3 Kinderbuch ab 10 Jahren: «Matti und Sami und die verflixte Ungerechtigkeit der Welt», Salah Naoura, Beltz und Gelberg, 19 Franken. Mattis Mama hat ein Haus in Finnland gewonnen und so zieht die Familie in Papas Heimat. Auch sonst haben sie im Moment viel Glück. Im Gegensatz zu Mattis Onkel Jussi, der sich in einer Pechsträhne befindet. Matti findet deshalb das Universum verflixt ungerecht und will korrigierend eingreifen. Die humorvollen Geschichten mit Tiefgang von Matti und Sami eignen sich bestens zum Vorlesen.


4 Bilderbuch: «Desperado», Ole Könnecke, Hanser, 23 Franken. Jeden Tag reitet Roy auf seinem Pferd Desperado in den Kindergarten. Die Erzieherin Heidi ist sehr, sehr nett. Doch eines Tages ist der Kindergarten verwüstet, die Schaukel kaputt, Tische und Bänke umgeworfen und Heidi nicht da. Roy muss herausfinden, was passiert ist und Heidi retten. Das witzig illustrierte Bilderbuch für kleine Cowboys hat auch viele Anspielungen für die erwachsenen Erzähler.
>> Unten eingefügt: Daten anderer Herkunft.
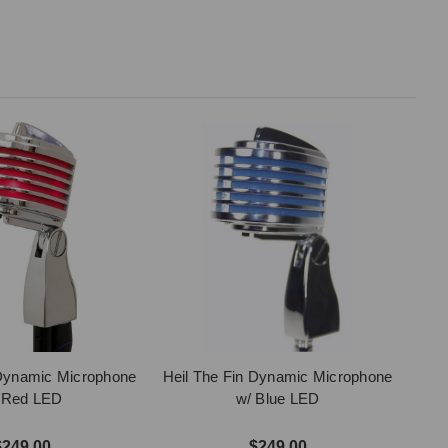
 Dynamic Microphone
Heil The Fin Dynamic Microphone
 Red LED
w/ Blue LED
$249.00
$249.00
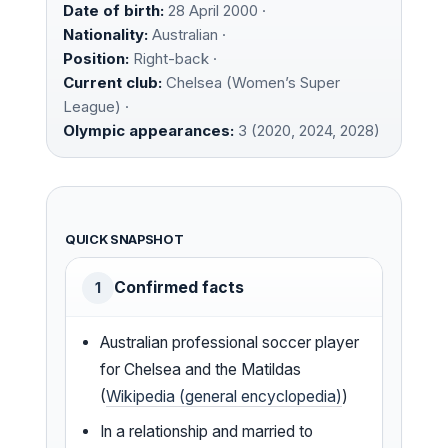
Date of birth:
28 April 2000 ·
Nationality:
Australian ·
Position:
Right-back ·
Current club:
Chelsea (Women’s Super
League) ·
Olympic appearances:
3 (2020, 2024, 2028)
QUICK SNAPSHOT
Confirmed facts
1
Australian professional soccer player
for Chelsea and the Matildas
(
Wikipedia (general encyclopedia)
)
In a relationship and married to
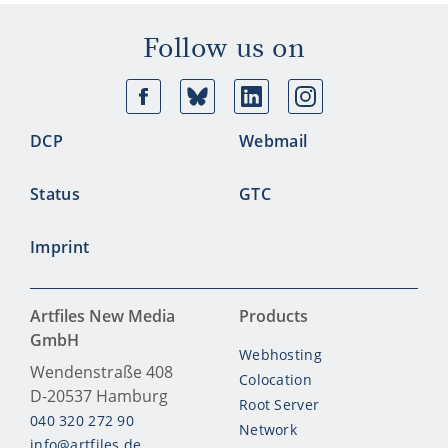
Follow us on
Facebook
Bluesky
Linkedin
Ins
DCP
Webmail
Status
GTC
Imprint
Artfiles New Media
Products
GmbH
Webhosting
Wendenstraße 408
Colocation
D-20537
Hamburg
Root Server
040 320 272 90
Network
info@artfiles.de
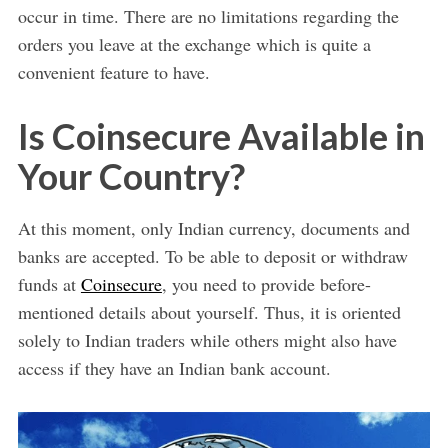
occur in time. There are no limitations regarding the
orders you leave at the exchange which is quite a
convenient feature to have.
Is Coinsecure Available in
Your Country?
At this moment, only Indian currency, documents and
banks are accepted. To be able to deposit or withdraw
funds at
Coinsecure
, you need to provide before-
mentioned details about yourself. Thus, it is oriented
solely to Indian traders while others might also have
access if they have an Indian bank account.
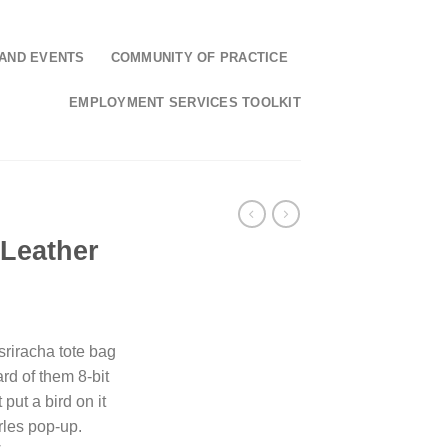
AND EVENTS
COMMUNITY OF PRACTICE
EMPLOYMENT SERVICES TOOLKIT
 Leather
 sriracha tote bag
rd of them 8-bit
 put a bird on it
rles pop-up.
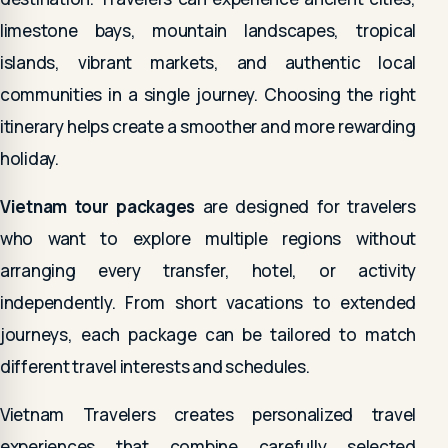
limestone bays, mountain landscapes, tropical
islands, vibrant markets, and authentic local
communities in a single journey. Choosing the right
itinerary helps create a smoother and more rewarding
holiday.
Vietnam tour packages
are designed for travelers
who want to explore multiple regions without
arranging every transfer, hotel, or activity
independently. From short vacations to extended
journeys, each package can be tailored to match
different travel interests and schedules.
Vietnam Travelers creates personalized travel
experiences that combine carefully selected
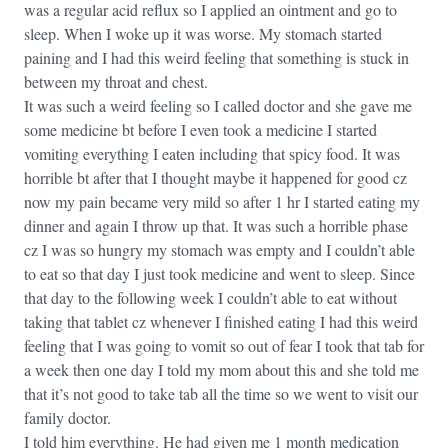
was a regular acid reflux so I applied an ointment and go to
sleep. When I woke up it was worse. My stomach started
paining and I had this weird feeling that something is stuck in
between my throat and chest.
It was such a weird feeling so I called doctor and she gave me
some medicine bt before I even took a medicine I started
vomiting everything I eaten including that spicy food. It was
horrible bt after that I thought maybe it happened for good cz
now my pain became very mild so after 1 hr I started eating my
dinner and again I throw up that. It was such a horrible phase
cz I was so hungry my stomach was empty and I couldn’t able
to eat so that day I just took medicine and went to sleep. Since
that day to the following week I couldn’t able to eat without
taking that tablet cz whenever I finished eating I had this weird
feeling that I was going to vomit so out of fear I took that tab for
a week then one day I told my mom about this and she told me
that it’s not good to take tab all the time so we went to visit our
family doctor.
I told him everything. He had given me 1 month medication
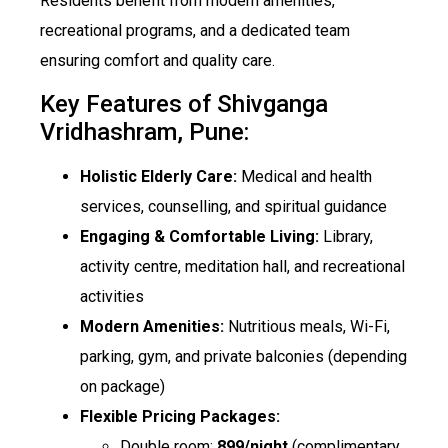
Residents benefit from modern amenities,
recreational programs, and a dedicated team
ensuring comfort and quality care.
Key Features of Shivganga
Vridhashram, Pune:
Holistic Elderly Care:
Medical and health
services, counselling, and spiritual guidance
Engaging & Comfortable Living:
Library,
activity centre, meditation hall, and recreational
activities
Modern Amenities:
Nutritious meals, Wi-Fi,
parking, gym, and private balconies (depending
on package)
Flexible Pricing Packages:
Double room:
₹899/night
(complimentary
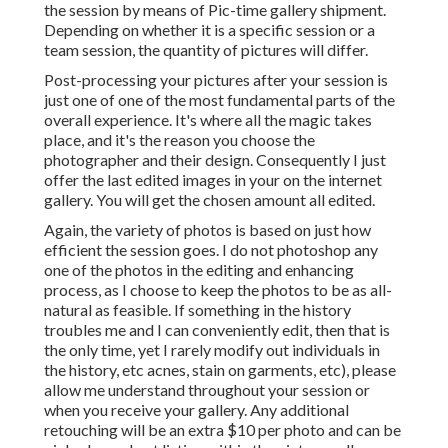
the session by means of Pic-time gallery shipment.
Depending on whether it is a specific session or a
team session, the quantity of pictures will differ.
Post-processing your pictures after your session is
just one of one of the most fundamental parts of the
overall experience. It's where all the magic takes
place, and it's the reason you choose the
photographer and their design. Consequently I just
offer the last edited images in your on the internet
gallery. You will get the chosen amount all edited.
Again, the variety of photos is based on just how
efficient the session goes. I do not photoshop any
one of the photos in the editing and enhancing
process, as I choose to keep the photos to be as all-
natural as feasible. If something in the history
troubles me and I can conveniently edit, then that is
the only time, yet I rarely modify out individuals in
the history, etc acnes, stain on garments, etc), please
allow me understand throughout your session or
when you receive your gallery. Any additional
retouching will be an extra $10 per photo and can be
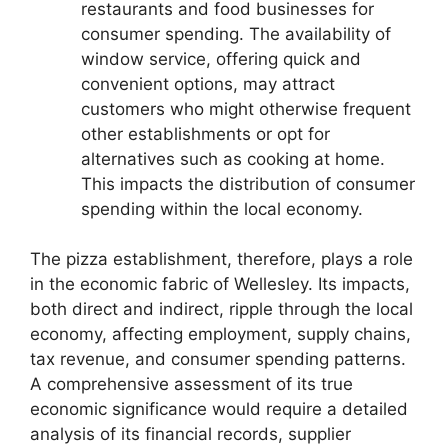
restaurants and food businesses for
consumer spending. The availability of
window service, offering quick and
convenient options, may attract
customers who might otherwise frequent
other establishments or opt for
alternatives such as cooking at home.
This impacts the distribution of consumer
spending within the local economy.
The pizza establishment, therefore, plays a role
in the economic fabric of Wellesley. Its impacts,
both direct and indirect, ripple through the local
economy, affecting employment, supply chains,
tax revenue, and consumer spending patterns.
A comprehensive assessment of its true
economic significance would require a detailed
analysis of its financial records, supplier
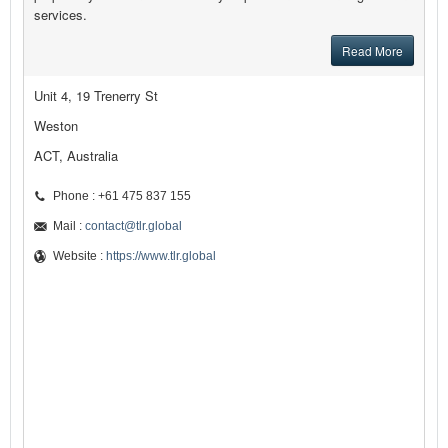
services.
Read More
Unit 4, 19 Trenerry St
Weston
ACT, Australia
Phone : +61 475 837 155
Mail :
contact@tlr.global
Website :
https://www.tlr.global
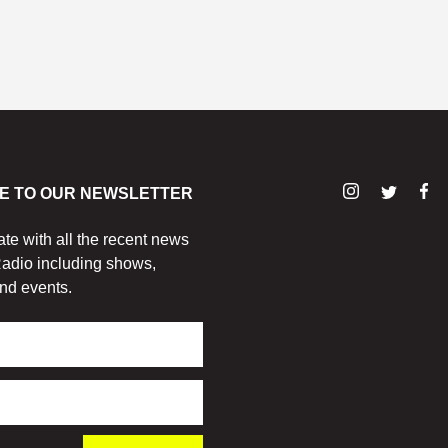
E TO OUR NEWSLETTER
ate with all the recent news
adio including shows,
nd events.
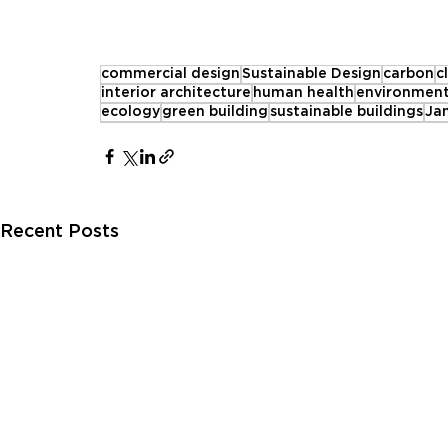
commercial design
Sustainable Design
carbon
c
interior architecture
human health
environment
ecology
green building
sustainable buildings
Ja
Recent Posts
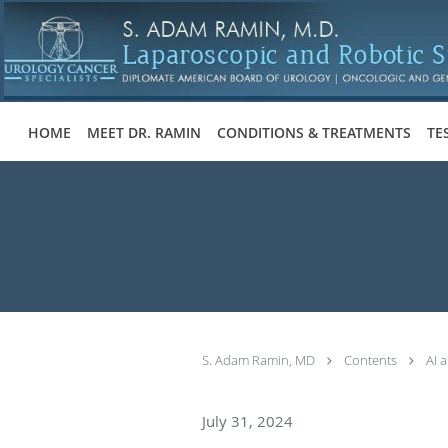
Skip to main content
HOME
MEET DR. RAMIN
CONDITIONS & TREATMENTS
TE
S. Adam Ramin, MD
Contents
AI 
July 31, 2024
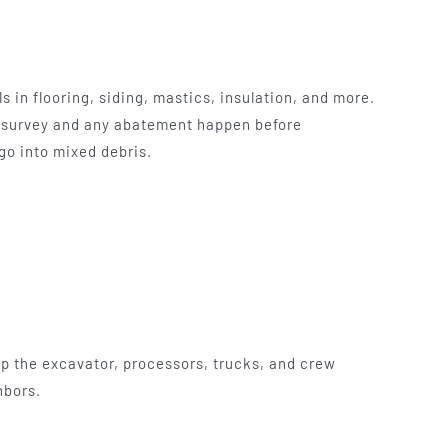
 in flooring, siding, mastics, insulation, and more.
e survey and any abatement happen before
go into mixed debris.
 up the excavator, processors, trucks, and crew
hbors.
5 Erwachsenenbuch: «Nenn mich nicht Grossmutter», Jona Ostfeld, Bucher Verlag, 20 Franken. Aaron hat Vorurteile gegenüber seiner Grossmutter. Aber es bleibt ihm nichts anderes übrig, als während der Internatsferien bei Annie zu wohnen, da seine Mutter als Schauspielerin keine Zeit für ihn hat. Die anfänglich harzige Beziehung zwischen Grossmutter und Enkel ändert sich bald und entwickelt sich zu einer tiefen Freundschaft.